A Chrome Extension that understands emoji art for screen readers
We are in the era of emoji art.
It getting dark at 4:30pm
￣￣┗ My ability to stay awake
Person is kicked down the stairs with the caption “It getting dark at 4:30pm My ability to stay awake”
As fun as they can be to look at, they are an awful experience for people who are blind or otherwise use screen readers. That accessibility software is fairly simple, just allowing for words to be converted into speech. Every emoji character is read out individually. Other non-alphanumeric characters can cause problems for understanding.
At the same time I am not convinced the solution is to stop posting them. New art forms are good things and previous forms of art have not had to go away due to accessibility. Rather, they adjusted to expand how they could be consumed.
Television has captions. Photos have descriptions which can be heard audibly. Books can be printed in braille.
Machine Learning to Identify Emoji Patterns
Each classification is placed as a pair of files in a data/ directory structure. The first file contains a list of data for training, and the second contains a data structure representing the transformation from the original text to a usable caption.
A model file contains a series of examples for a given art classification. It is processed by <art-name>.training.json. The file contains a JSON-based array, containing an object with two properties:
- text — The original text art
- attribution — A link to the source material
A caption file by the name <art-name>.regex.txt contains the substitution and replacement values separated by a new line. This allows the system to generate an appropriate caption by capturing specific key information. Additional phrases may be used for the regular expression, like ALL_TEXT, which will return all of the readable text on the page.

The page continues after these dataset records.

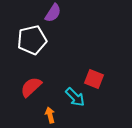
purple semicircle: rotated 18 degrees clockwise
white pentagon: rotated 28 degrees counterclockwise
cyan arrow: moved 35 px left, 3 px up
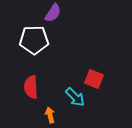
white pentagon: moved 2 px right; rotated 12 degrees clockwise
red semicircle: rotated 50 degrees counterclockwise
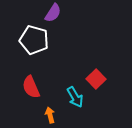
white pentagon: rotated 16 degrees clockwise
red square: moved 2 px right; rotated 24 degrees clockwise
red semicircle: rotated 20 degrees counterclockwise
cyan arrow: rotated 15 degrees clockwise
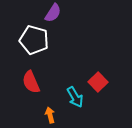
red square: moved 2 px right, 3 px down
red semicircle: moved 5 px up
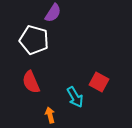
red square: moved 1 px right; rotated 18 degrees counterclockwise
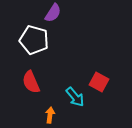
cyan arrow: rotated 10 degrees counterclockwise
orange arrow: rotated 21 degrees clockwise
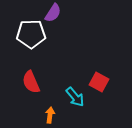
white pentagon: moved 3 px left, 6 px up; rotated 16 degrees counterclockwise
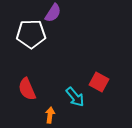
red semicircle: moved 4 px left, 7 px down
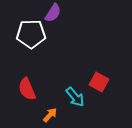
orange arrow: rotated 35 degrees clockwise
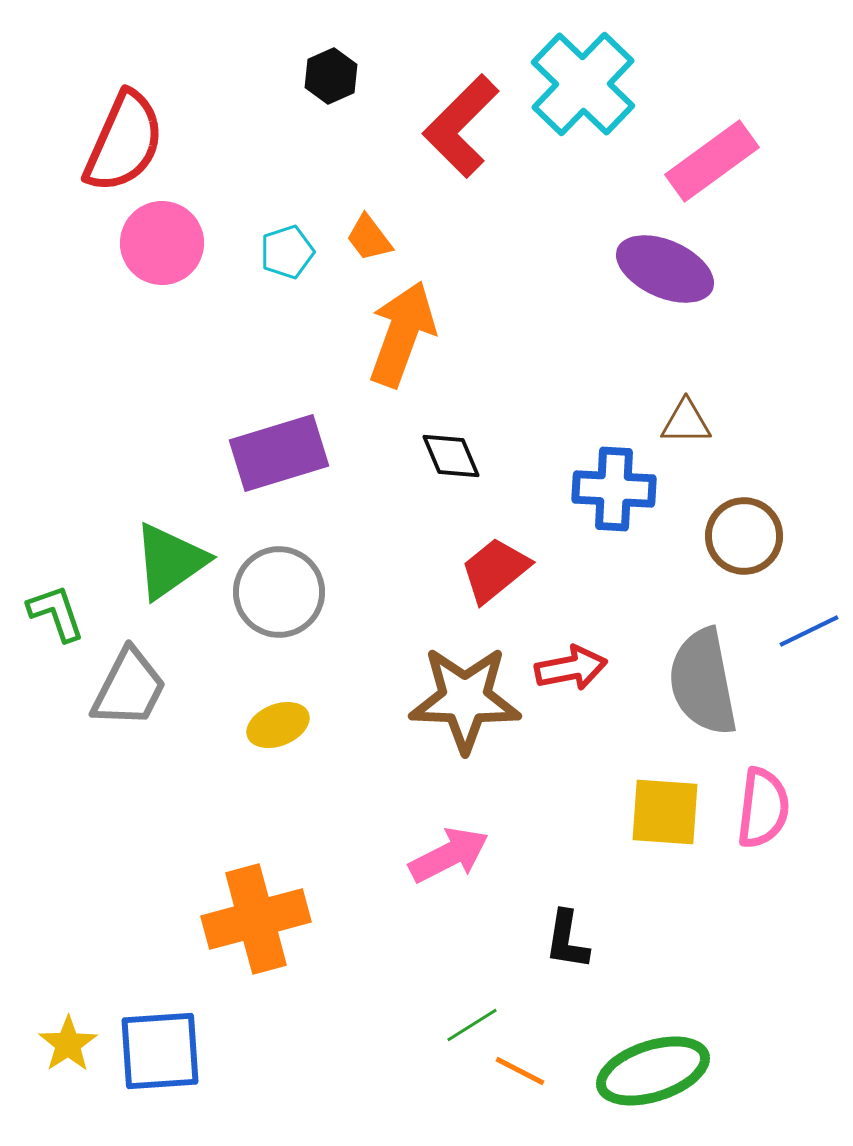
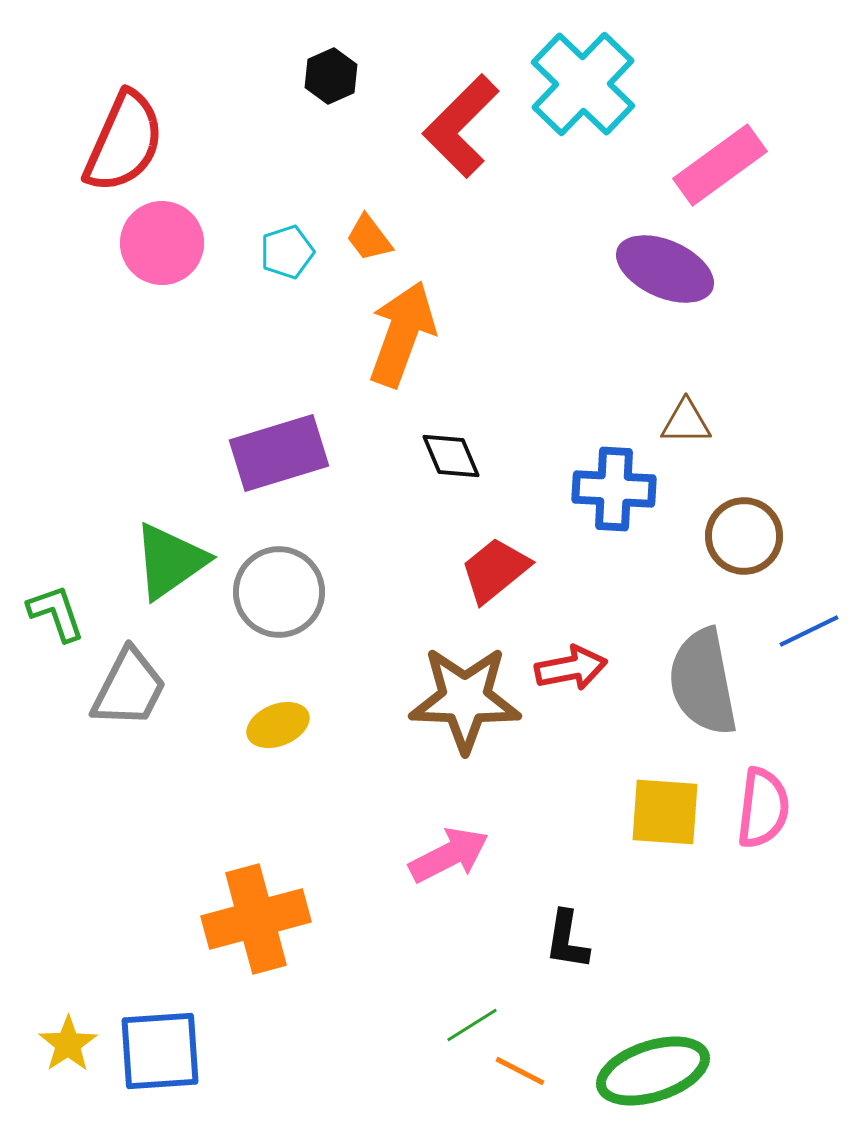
pink rectangle: moved 8 px right, 4 px down
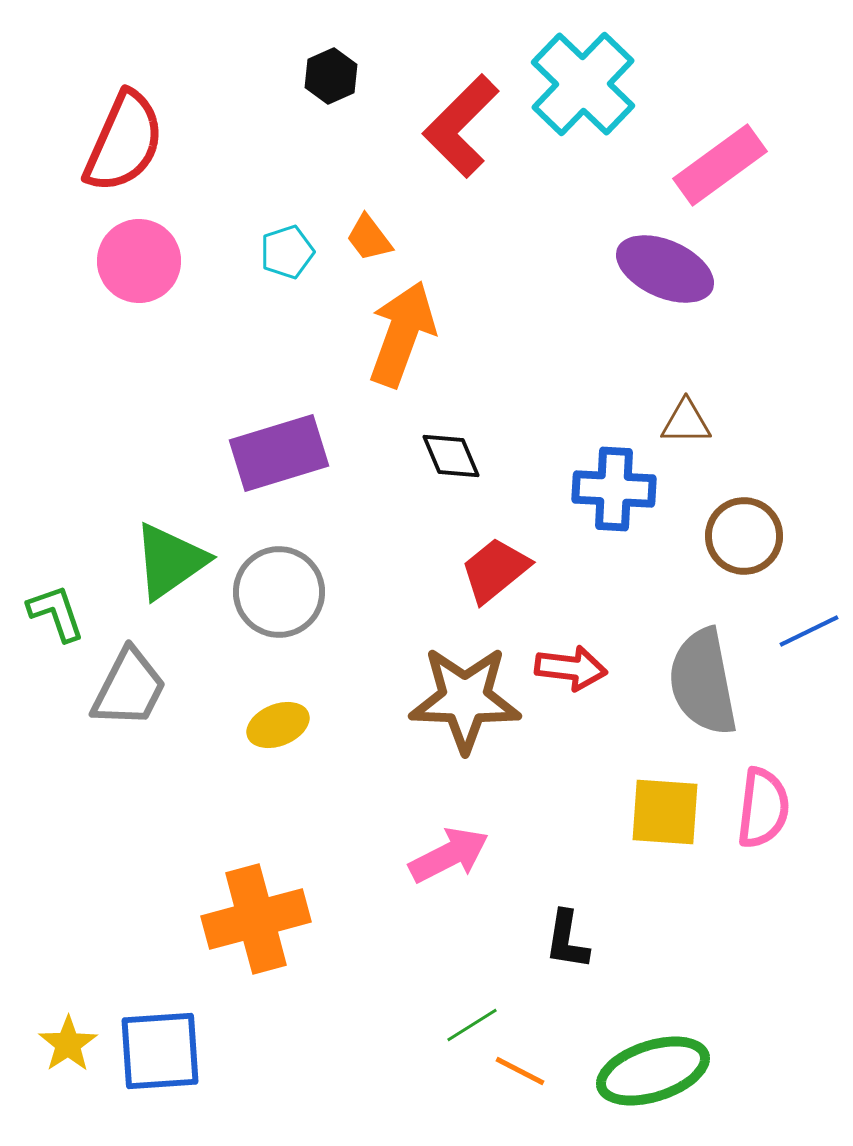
pink circle: moved 23 px left, 18 px down
red arrow: rotated 18 degrees clockwise
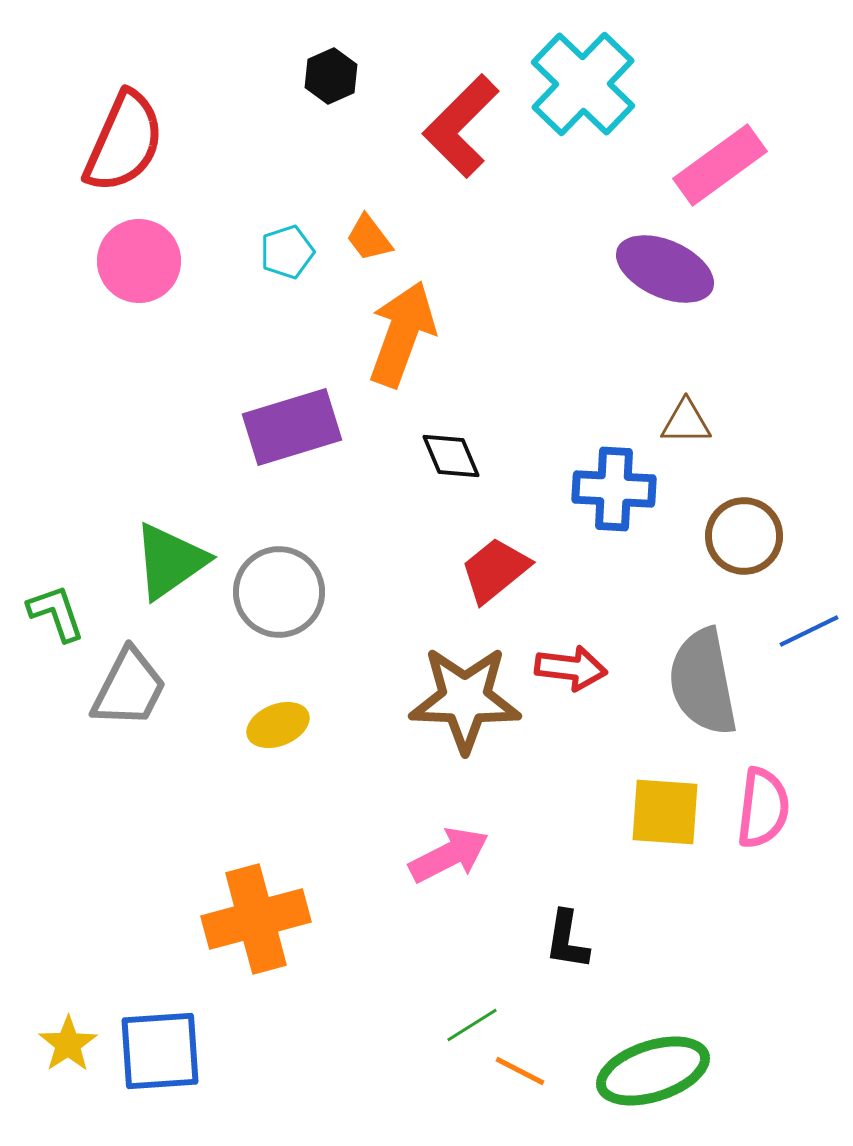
purple rectangle: moved 13 px right, 26 px up
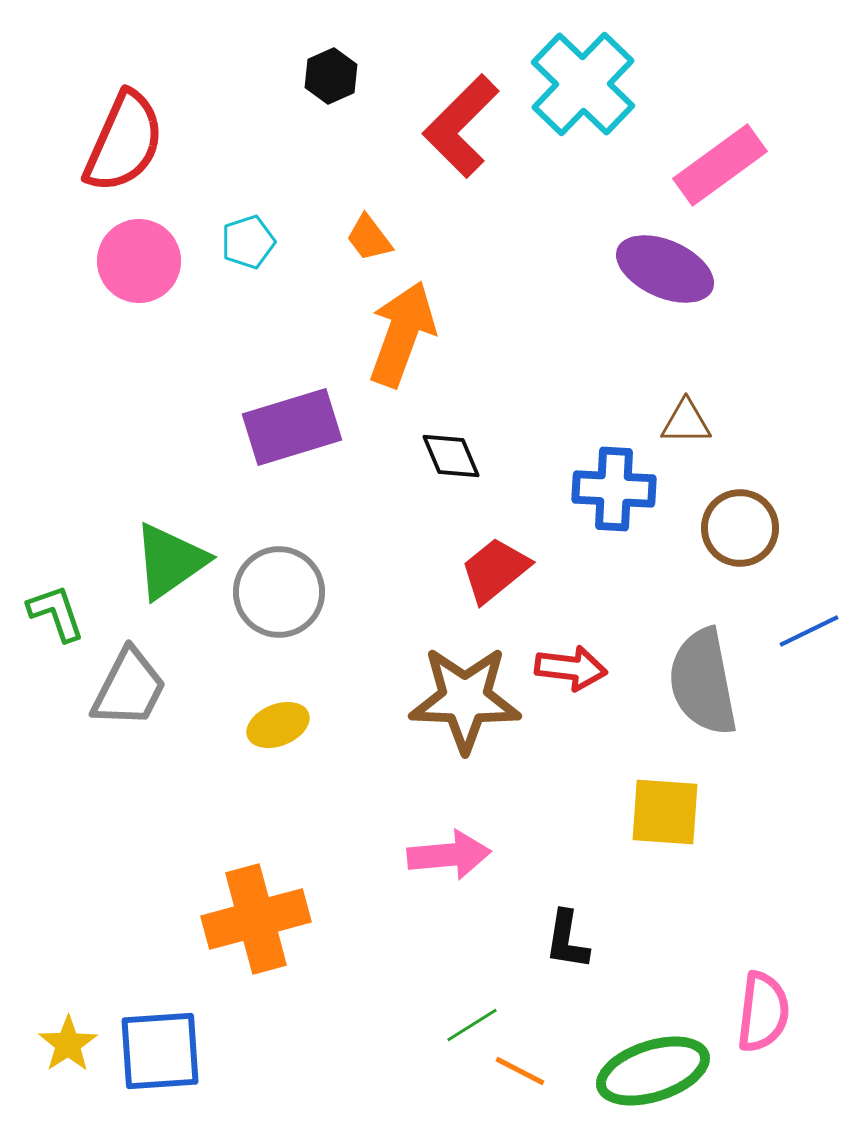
cyan pentagon: moved 39 px left, 10 px up
brown circle: moved 4 px left, 8 px up
pink semicircle: moved 204 px down
pink arrow: rotated 22 degrees clockwise
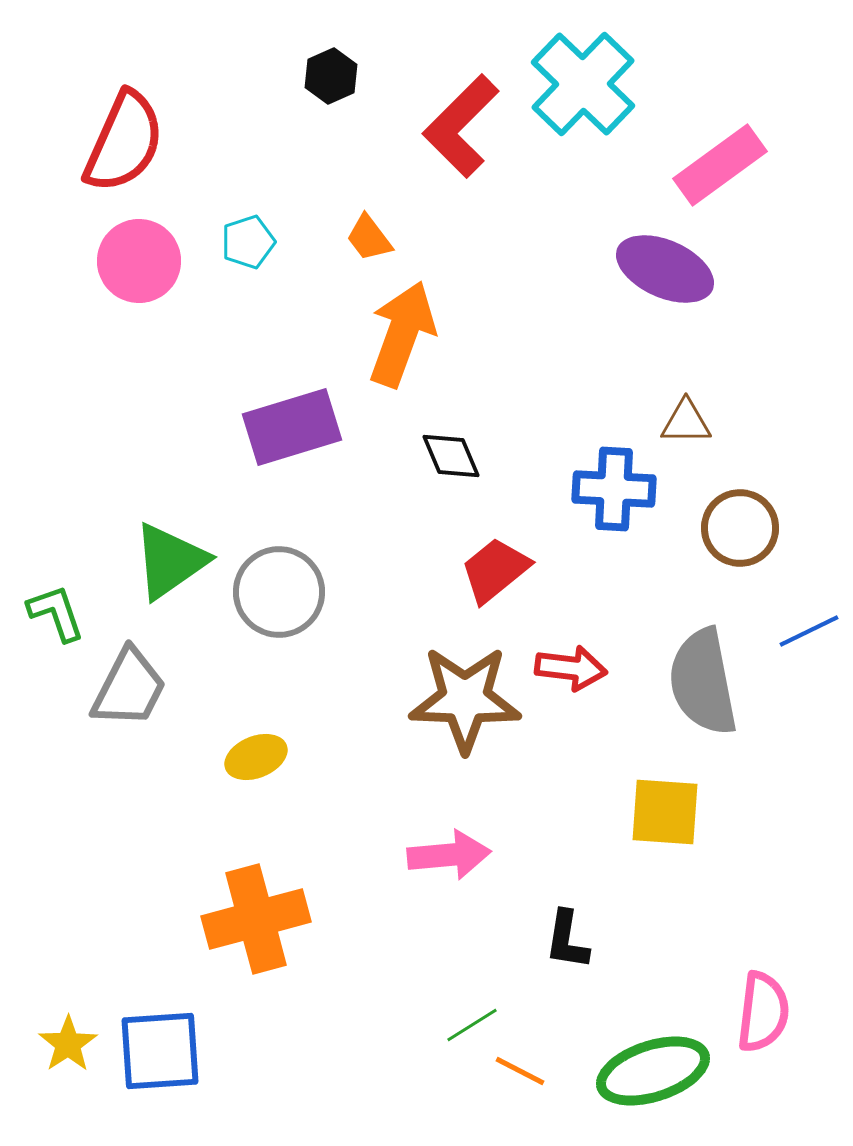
yellow ellipse: moved 22 px left, 32 px down
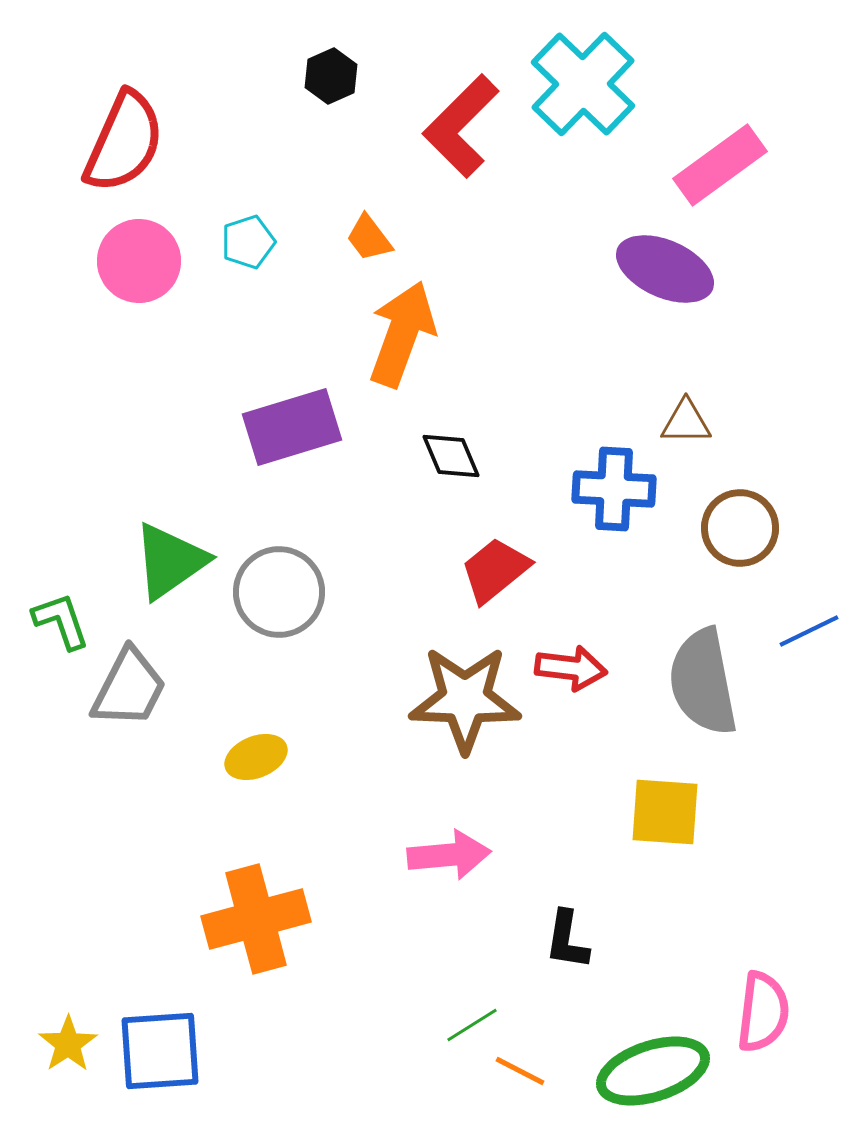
green L-shape: moved 5 px right, 8 px down
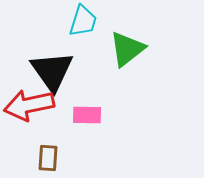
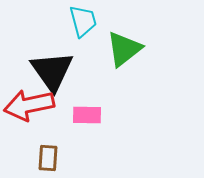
cyan trapezoid: rotated 32 degrees counterclockwise
green triangle: moved 3 px left
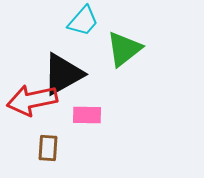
cyan trapezoid: rotated 56 degrees clockwise
black triangle: moved 11 px right, 3 px down; rotated 36 degrees clockwise
red arrow: moved 3 px right, 5 px up
brown rectangle: moved 10 px up
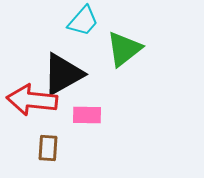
red arrow: rotated 18 degrees clockwise
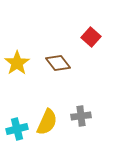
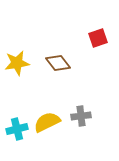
red square: moved 7 px right, 1 px down; rotated 30 degrees clockwise
yellow star: rotated 25 degrees clockwise
yellow semicircle: rotated 140 degrees counterclockwise
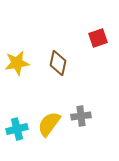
brown diamond: rotated 50 degrees clockwise
yellow semicircle: moved 2 px right, 2 px down; rotated 28 degrees counterclockwise
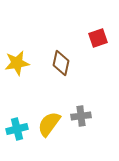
brown diamond: moved 3 px right
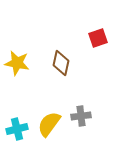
yellow star: rotated 20 degrees clockwise
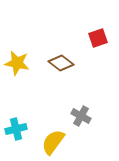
brown diamond: rotated 65 degrees counterclockwise
gray cross: rotated 36 degrees clockwise
yellow semicircle: moved 4 px right, 18 px down
cyan cross: moved 1 px left
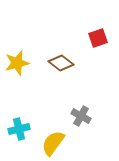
yellow star: rotated 25 degrees counterclockwise
cyan cross: moved 3 px right
yellow semicircle: moved 1 px down
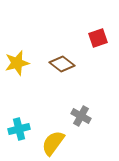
brown diamond: moved 1 px right, 1 px down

Using regular expressions here is a bit tricky, and may change in the future, but was just one way to easily encode the necessary text transformations to something readable.
There are a handful of exceptions. A
_training.json file contains a set of training data to verify the ML model. An
emoji-art.regex.txt file represents the caption for an unidentified text art input. Later this unidentified data can be crowdsourced into useful labels.
After going through the work of training the model, the first implementation was in a command-line program just to verify that the inference and captioning worked.
From here, I wrapped up the TensorFlow model into a Chrome Extension. The extension will, when on Twitter, check each tweet against the model. If the ‘none’ label is inferred, no action is taken; any ordinary sentence is already readable.
For those with a different label, the contents of the tweet are replaced inline with the caption. That way, when a user with a screen reader listens to that tweet, they get something that is contextually the same in a format they understand.
This extension works fairly well, though I’m sure there are some optimizations to make it work a bit better in parallel. The use of ML is synchronous operations is not ideal, since it can be a second or longer to interpret each tweet.
But with some headway it can be a useful way to greatly improve the accessibility of any text art without each person remembering to provide alternate text.
As alluded to earlier, having to provide text for every type of emoji art is not easily scalable by one person. Ideally this technology can be implemented by a company providing accessibility software or moved to a crowdsourced model so that maintenance can be sustained.
Since TensorFlow is fairly adaptable, this model could undergo just a few tweaks and be easily embedded into your phones accessibility software or more integrated into an operating system.
This isn’t just limited to Twitter and text art either. Unicode more generally has a wide set of alphanumeric characters in slightly different text styles but cannot be interpreted by screen readers. This Chrome Extension can additionally replace 𝕁 with J, 𝕒 with a, and so on.
Unlike photos, which is made up of thousands of obscure pixels, text is smaller in size and is encoded more precisely. As such getting high accuracy requires fewer examples.
After putting together this proof of concept I did stop working on it. I just pushed the project to GitHub for anyone who might be interested.